__Passage__.
☆ ☆ ☆

General information
- Country: Hong Kong
- Authority: Census and Statistics Department

= 2021 population census in Hong Kong =

Population census in Hong Kong

The 2021 population census (21C) in Hong Kong was conducted by the Census and Statistics Department (C&SD) of the HKSAR Government during 23 June to 4 August 2021. The 21C was conducted under the Census and Statistics (2021 Population Census) Order, which was made by the Chief Executive in Council under Section 9 of the Census and Statistics Ordinance (Cap 316). The Order, published in the Gazette on 16 October 2020, provided statutory backing for the conduct of the 21C.

The 21C comprised a simple enumeration on about nine-tenths of households in Hong Kong to provide basic information (e.g. year and month of birth and sex) and a detailed enquiry on the remaining one-tenth on a broad range of demographic and socio-economic characteristics. Therefore, two types of questionnaire, namely the "Short Form" and the "Long Form", were used.

The "Short Form", which was used in the simple enumeration, covered only some basic questions. On the other hand, the "Long Form", which was used in the detailed sample enquiry, included not only those questions covered in the "Short Form", but also additional ones related to the socio-economic characteristics of the population and the characteristics of households and quarters. Taking together the common information collected in both the "Short Form" and "Long Form" would give the complete enumeration results on the basic characteristics of the population. It would also form the basis for estimation of the detailed socio-economic characteristics collected through the "Long Form".

== Slogans and mascots==
Two slogans were adopted to promote the importance of the 21C and encourage households to use online questionnaires:

2021 Census: Provide Data for Hong Kong's Future

Online Census: Convenient, Secure and Green

Two mascots were also created to help disseminate publicity messages to the public, "Paul", and "Charlotte".

Paul: Charlotte:

== Data topics==

| Demographic and social characteristics * Year and month of birth* * Sex* * Marital status * Usual spoken language * Ability to speak other languages / dialects * Ability to read / write languages * Nationality * Ethnicity* * Place of birth* * Elderly persons requiring care | Educational characteristics * School attendance * Educational attainment (highest level attended) * Educational attainment (highest level completed) * Field of education * Place of study * Mode of transport to place of study | Internal migration characteristics * Whereabouts at census reference moment* * Duration of residence in Hong Kong * Place of residence 5 years ago |
| Economic characteristics * Economic activity status * Industry * Occupation * Whether having secondary employment * Earnings from main employment * Earnings from other employment * Other cash income * Hours of work * Place of work * Mode of transport to place of work | Housing characteristics * Type of quarters* * Type of accommodation * Whether the quarters is used as usual or occasional residence* * Whether the quarters is a subdivided unit* * Number of rooms in the residence * Floor area of accommodation* * No. of households in quarters*(derived) * No. of occupants in quarters*(derived) * Tenure of accommodation * Rent * Mortgage payment or loan payment | Household characteristics * Type of household * Relationship to head of household * Whether a member of household* * Household size*(derived) * Household composition（derived） * Household income（derived） |

- Notes
Items with * are those included in the "Short-Form" questionnaire. For the "Long-Form" questionnaire, all the above data topics are included (a total of 46 items).

☆ ☆ ☆

__Work item A__. Reproduce the census passage word for word, everything from "The 2021 population" down to "of the 21C.".
__Work item B__. Decide whether each statement below agrees with the census passage, answering yes or no and quoting the words of the passage that settle it. (i) The 2021 population census was carried out from 23 June to 4 August 2021. (ii) The "Long-Form" questionnaire contained a total of 46 items. (iii) The detailed enquiry covered about nine-tenths of households.

__Dataset entries__.
☆ ☆ ☆

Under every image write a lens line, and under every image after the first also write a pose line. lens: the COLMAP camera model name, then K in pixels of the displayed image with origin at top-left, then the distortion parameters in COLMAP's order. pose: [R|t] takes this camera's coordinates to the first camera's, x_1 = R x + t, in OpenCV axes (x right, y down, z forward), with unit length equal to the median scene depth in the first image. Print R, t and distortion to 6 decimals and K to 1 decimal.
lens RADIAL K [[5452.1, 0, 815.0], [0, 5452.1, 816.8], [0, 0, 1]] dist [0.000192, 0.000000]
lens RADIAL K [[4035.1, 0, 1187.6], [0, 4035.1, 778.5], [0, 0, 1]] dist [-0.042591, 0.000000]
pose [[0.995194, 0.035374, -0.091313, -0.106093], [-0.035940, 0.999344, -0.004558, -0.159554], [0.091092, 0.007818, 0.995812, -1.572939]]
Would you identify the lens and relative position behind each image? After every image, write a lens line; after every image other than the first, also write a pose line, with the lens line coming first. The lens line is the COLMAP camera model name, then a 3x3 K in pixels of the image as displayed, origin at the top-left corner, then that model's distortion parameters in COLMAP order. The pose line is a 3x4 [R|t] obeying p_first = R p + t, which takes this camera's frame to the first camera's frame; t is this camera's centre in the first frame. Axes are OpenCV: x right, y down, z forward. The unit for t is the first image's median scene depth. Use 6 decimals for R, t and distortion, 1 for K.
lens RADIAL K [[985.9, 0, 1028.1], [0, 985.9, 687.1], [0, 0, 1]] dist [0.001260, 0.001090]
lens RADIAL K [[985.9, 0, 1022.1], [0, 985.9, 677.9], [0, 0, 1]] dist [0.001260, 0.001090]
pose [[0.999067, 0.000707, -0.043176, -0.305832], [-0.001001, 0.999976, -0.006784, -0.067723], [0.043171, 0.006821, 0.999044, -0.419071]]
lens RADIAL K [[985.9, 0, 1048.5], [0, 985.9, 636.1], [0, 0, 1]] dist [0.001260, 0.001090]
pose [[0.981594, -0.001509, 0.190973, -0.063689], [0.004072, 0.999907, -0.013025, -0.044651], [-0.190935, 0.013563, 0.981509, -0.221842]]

☆ ☆ ☆

__Response box A__.
The 2021 population census (21C) in Hong Kong was conducted by the Census and Statistics Department (C&SD) of the HKSAR Government during 23 June to 4 August 2021. The 21C was conducted under the Census and Statistics (2021 Population Census) Order, which was made by the Chief Executive in Council under Section 9 of the Census and Statistics Ordinance (Cap 316). The Order, published in the Gazette on 16 October 2020, provided statutory backing for the conduct of the 21C.

__Response box B__.
(i) Yes: "during 23 June to 4 August 2021"
(ii) Yes: "all the above data topics are included (a total of 46 items)"
(iii) No: "a detailed enquiry on the remaining one-tenth"